_WHAT YOU NEED TO DO_
The whole listing that follows, pictures excepted, should be printed again exactly as given.

DATA EXCERPT START

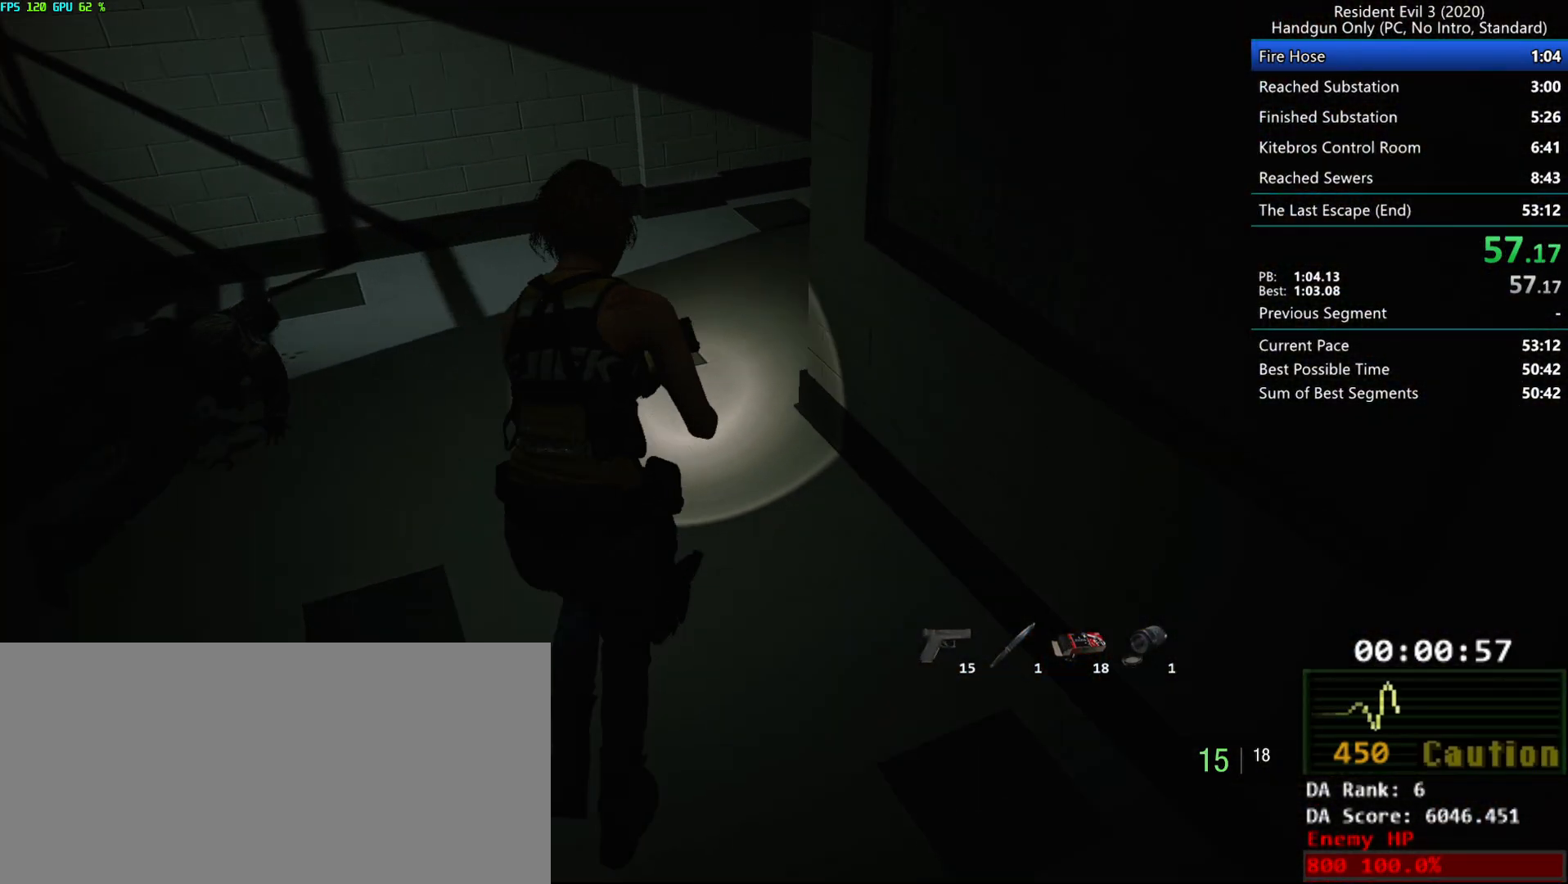
{"keys": ["r"], "mouse": [], "events": []}
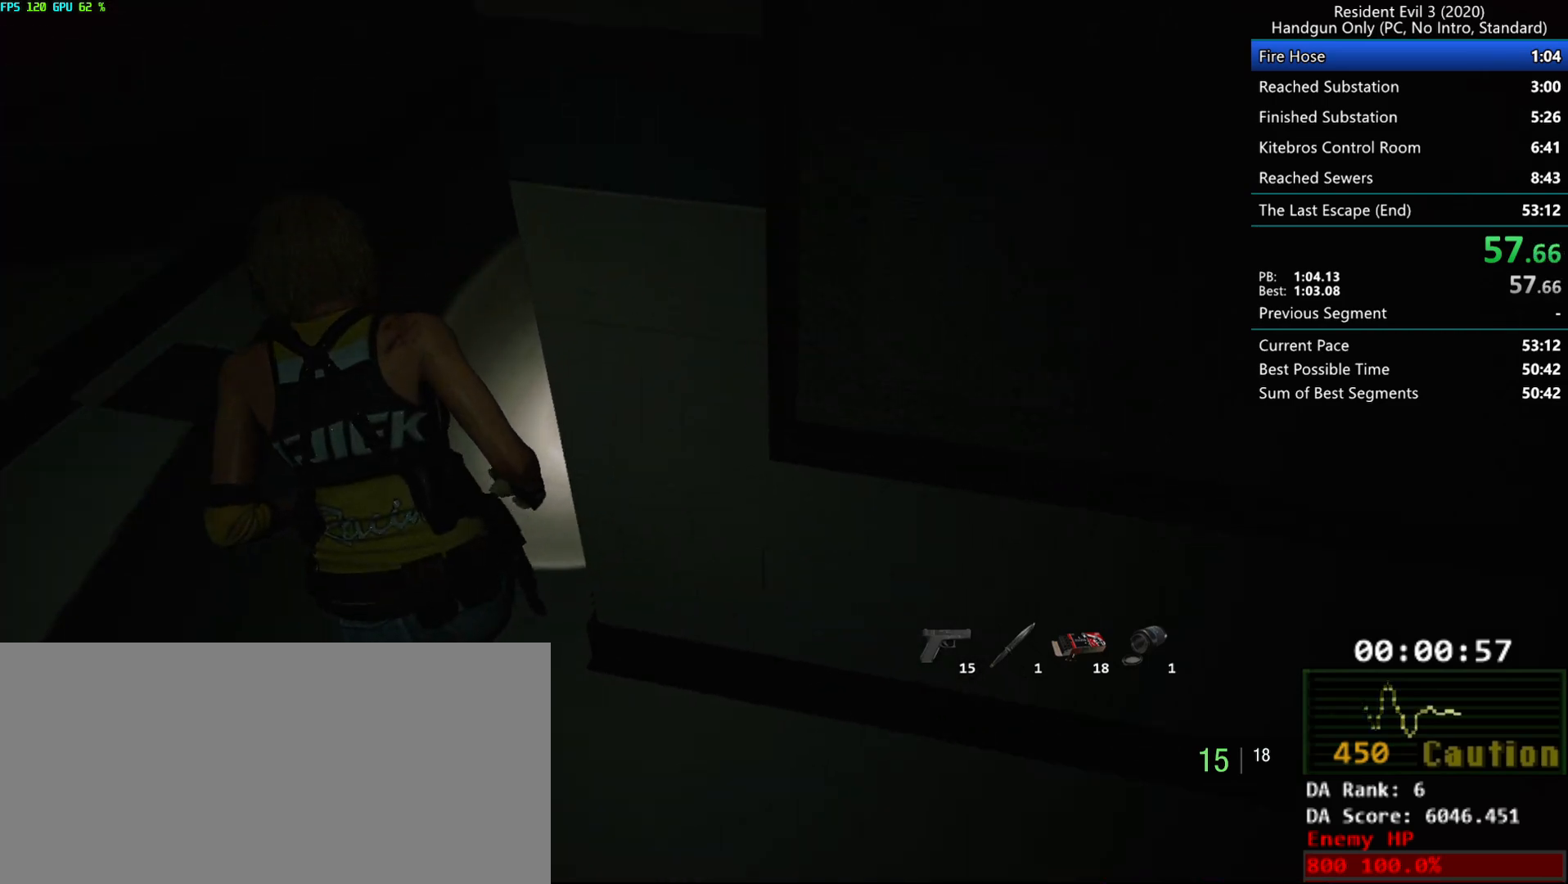
{"keys": ["r"], "mouse": [], "events": []}
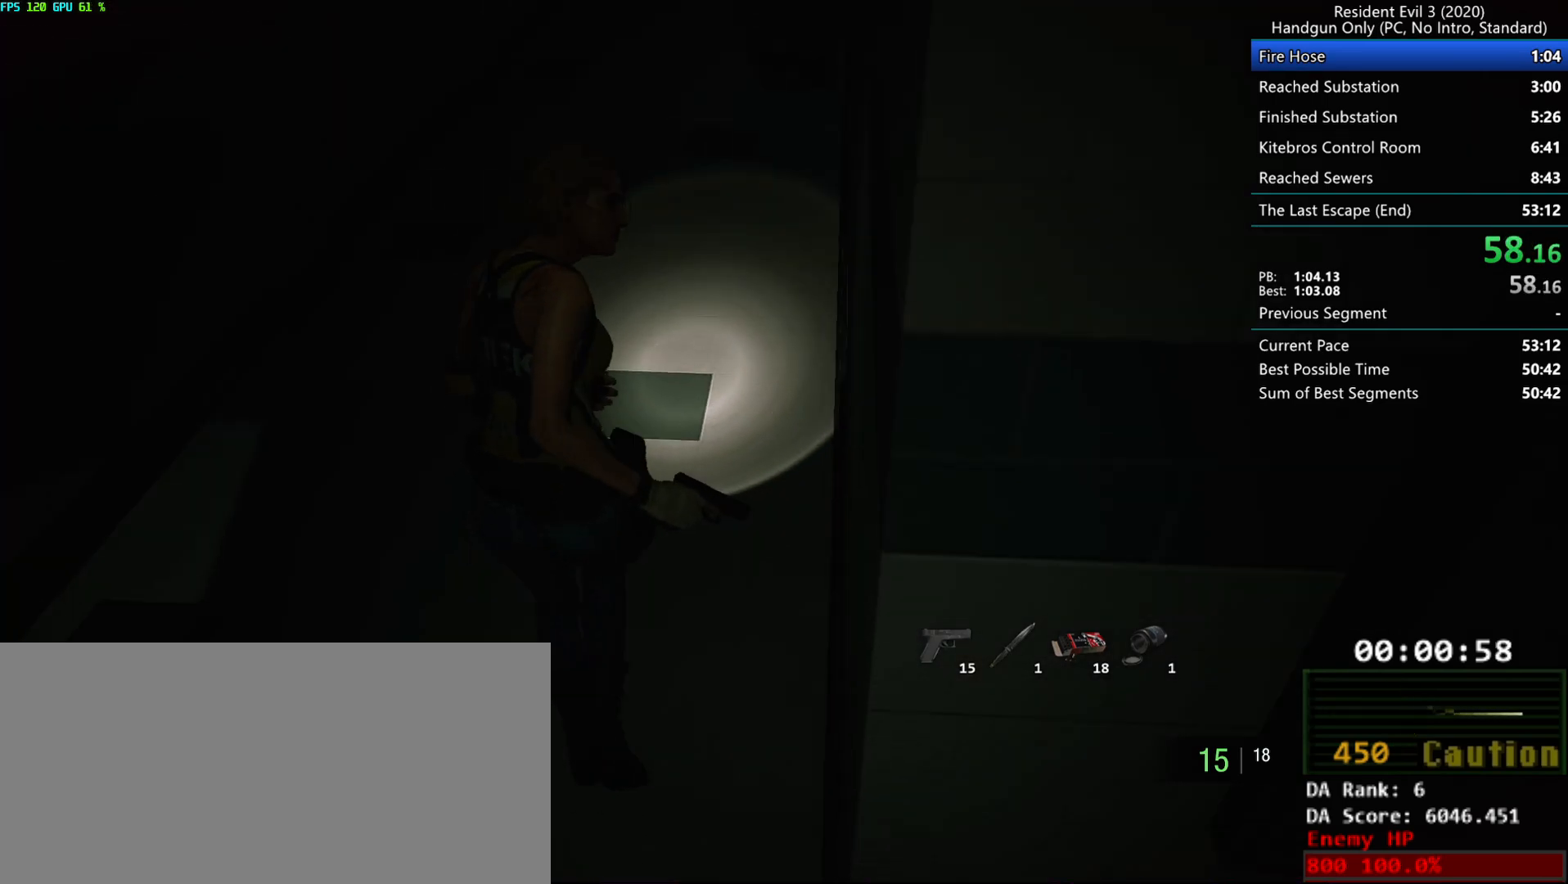
{"keys": ["r"], "mouse": [], "events": [[183, "alt", "down"], [300, "alt", "up"]]}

DATA EXCERPT END

_RESPONSE_
{"keys": ["r"], "mouse": [], "events": []}
{"keys": ["r"], "mouse": [], "events": []}
{"keys": ["r"], "mouse": [], "events": [[183, "alt", "down"], [300, "alt", "up"]]}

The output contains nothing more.